- Associated Press - Tuesday, September 23, 2014

PHILADELPHIA (AP) - At 2:30 one recent afternoon, Neil Calore entered a small, white-frame house in Frankford, carrying a heavy bag in each hand.

“Brought you some dinner, Anthony,” he said, unloading pastries onto the kitchen table, then stuffing the fridge with the makings of seven meals: pork sausage, breaded chicken cutlets, fish with potatoes.

Anthony Strazzeri, 96, sat upright and inspected the pastry.

He had been waiting eagerly for Calore, who visits every week, delivering food and conversation - stories about family, politics, and how the world has changed.

Over the last 14 months, they have become good friends, said Calore, 52, a fire captain in the Far Northeast.

Once a week, Calore volunteers with Aid for Friends, an organization that provides the elderly and frail with home-cooked meals. The organization celebrates its 40th anniversary in October.

It was founded by Rita Ungaro-Schiavone, who was a volunteer social worker in the ‘70s. She was struck by the loneliness and desperation of elderly people, said Steven Schiavone, her son, who also serves as the group’s executive director.

She realized that many people were not able to cook their own food.

So one day she started to freeze leftovers from home and brought them to her clients.

“A lady called Minnie started to cry,” Steven Schiavone said. “She had not had a home-cooked meal for 10 years.”

Rita Ungaro-Schiavone soon expanded her deliveries. She drove from church to church to recruit new helpers to do the cooking, deliver the meals.

Today, the network counts 16,000 volunteers -cooks, drivers, visitors, coordinators, and office and maintenance personnel.

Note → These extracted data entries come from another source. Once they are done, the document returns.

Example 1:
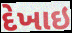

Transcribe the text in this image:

દેખાઇ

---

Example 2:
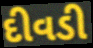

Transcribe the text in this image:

દીવડી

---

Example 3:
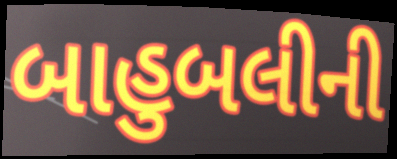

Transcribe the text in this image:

બાહુબલીની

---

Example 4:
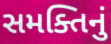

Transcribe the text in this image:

સમક્તિનું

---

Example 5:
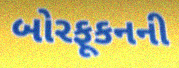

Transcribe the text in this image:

બોરફૂકનની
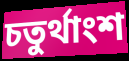
চতুৰ্থাংশ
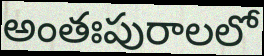
అంతఃపురాలలో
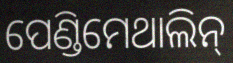
ପେଣ୍ଡିମେଥାଲିନ୍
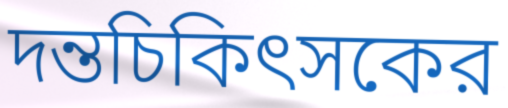
দন্তচিকিৎসকের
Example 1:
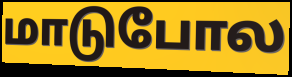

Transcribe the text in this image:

மாடுபோல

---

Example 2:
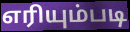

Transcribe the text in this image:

எரியும்படி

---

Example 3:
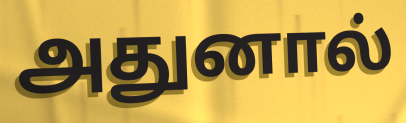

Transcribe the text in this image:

அதுனால்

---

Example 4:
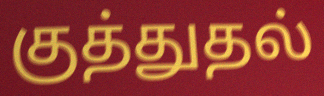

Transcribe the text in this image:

குத்துதல்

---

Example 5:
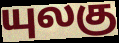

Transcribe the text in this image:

யுலகு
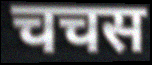
चचस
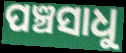
ପଞ୍ଚସାଧୁ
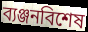
ব্যঞ্জনবিশেষ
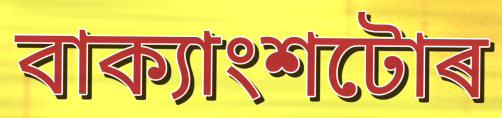
বাক্যাংশটোৰ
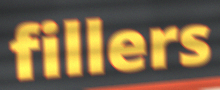
fillers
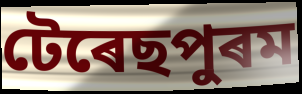
টেৰেছপুৰম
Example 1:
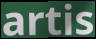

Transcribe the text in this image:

artis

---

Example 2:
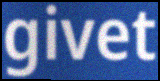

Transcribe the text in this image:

givet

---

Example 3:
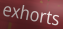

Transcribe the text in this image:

exhorts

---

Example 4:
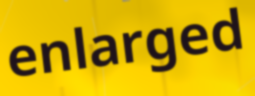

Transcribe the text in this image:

enlarged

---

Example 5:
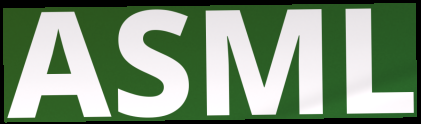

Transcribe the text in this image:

ASML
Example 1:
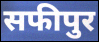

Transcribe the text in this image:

सफीपुर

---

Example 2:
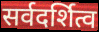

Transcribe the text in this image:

सर्वदर्शित्व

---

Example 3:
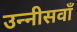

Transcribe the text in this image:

उन्‍नीसवाँ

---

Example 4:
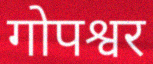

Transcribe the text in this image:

गोपश्वर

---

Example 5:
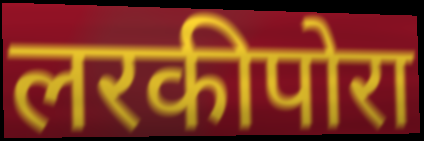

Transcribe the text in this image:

लरकीपोरा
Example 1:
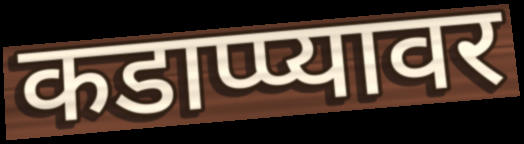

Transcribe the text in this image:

कडाप्प्यावर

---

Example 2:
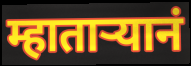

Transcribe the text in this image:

म्हाताऱ्यानं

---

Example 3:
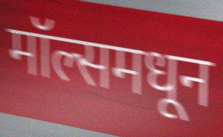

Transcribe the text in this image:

मॉल्समधून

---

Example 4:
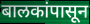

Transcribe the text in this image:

बालकांपासून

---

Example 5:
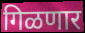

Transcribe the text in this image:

गिळणार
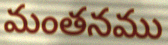
మంతనము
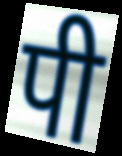
पी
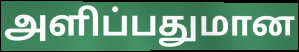
அளிப்பதுமான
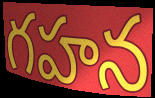
గహన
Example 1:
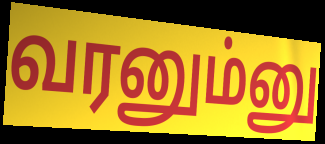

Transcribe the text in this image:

வரனும்னு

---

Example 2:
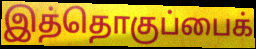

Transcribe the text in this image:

They prepare meals and store them in freezers in churches throughout the five-county region, until they are picked up and distributed to the clients.

Last year, the nonprofit served 393,088 meals, 57,500 servings of soup, and 42,095 breakfast bags to 2,223 clients in the Philadelphia area.

“This service is absolutely free,” Steven Schiavone said. Every frail person who is isolated, homebound, and in need qualifies.

The demand is huge. “We are primarily limited by the number of volunteer visitors we can recruit,” Schiavone said.

The volunteers do more than feed their clients. “Spending time is as important,” Schiavone said. “People are desperately lonely.”

So the volunteers take time to talk or to fix something in the house. “We do the little things that help our clients to stay at home,” Schiavone said.

Neil Calore, for instance, has aided Anthony Strazzeri with the fire alarm and helped him wax his kitchen floor. Next he wants to find someone who will cut a bush that’s growing over the man’s back fence.

He would do more, Calore said, “but Anthony would not let me do much. He is a very independent person.”

So Calore sat down and listened to the stories his elder friend told: delivering a 300-pound block of ice to keep food cold as a youngster, becoming a sheet metal worker, sharing a life with his wife, Ellen.

Calore, whose wife has also passed away, said that talking to Strazzeri had aided him as he coped with his grief: “I was a volunteer to help him but probably he has helped me more.”

As Strazzeri put it: “We had something in common. He lost someone, I lost someone. Neil is a hell of a nice guy.”